The thrombin generation potential increases after feminizing gender-affirming hormone treatment, decreases after masculinizing gender-affirming hormone treatment, and is determined by the hormone treatment regimen

Background: The effects of gender-affirming hormone therapy (GAHT) on the overall coagulation potential are not clarified. The global thrombin generation (TG) assay addresses the combined effect of coagulation factors and inhibitors.
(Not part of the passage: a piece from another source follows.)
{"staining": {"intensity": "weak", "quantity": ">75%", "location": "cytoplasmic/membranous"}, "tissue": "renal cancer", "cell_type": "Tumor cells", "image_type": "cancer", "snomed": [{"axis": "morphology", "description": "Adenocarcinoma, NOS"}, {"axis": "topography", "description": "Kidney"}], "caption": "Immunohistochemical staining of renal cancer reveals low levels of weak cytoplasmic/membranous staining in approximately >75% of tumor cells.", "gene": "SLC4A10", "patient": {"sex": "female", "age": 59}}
Objectives: We aimed to investigate changes in TG after initiation of feminizing or masculinizing GAHT. Methods: We included a cohort of 270 transgender women and 348 transgender men aged >17 years. The primary outcomes were TG variables (endogenous thrombin potential [ETP], peak TG, and TG lag time) measured at baseline and after 12 months of feminizing GAHT (3 groups of oral/transdermal estradiol and cyproterone acetate) or masculinizing GAHT (7 groups of intramuscular/transdermal testosterone). Results: In transgender women, ETP and peak TG increased after oral and transdermal estradiol (P < .001), and the largest increase was after oral estradiol (ΔETP: 113 nmol/L × min, P = .011; Δpeak TG: 28 nmol/L, P = .009). In transgender men, ETP or peak TG decreased after 6 testosterone modalities (P < .05) except transdermal testosterone. The largest 12 months effect was seen in transgender men receiving gestagen at baseline compared with intramuscular testosterone (ΔETP: −199 nmol/L × min, P < .001; Δpeak TG: −38 nmol/L, P = .008) and transdermal testosterone (ΔETP: −216 nmol/L × min, P < .001; Δpeak TG: −40 nmol/L, P = .007). Lag time was prolonged for 6 testosterone modalities (P < .05), except in the subgroup receiving baseline gestagen, with no between-group differences. Conclusion: Feminizing and masculinizing GAHT for 12 months affected coagulation in opposite directions. Feminizing GAHT was procoagulant, whereas masculinizing GAHT was anticoagulant. Of note, transdermal feminizing GAHT had the least pronounced procoagulant effect.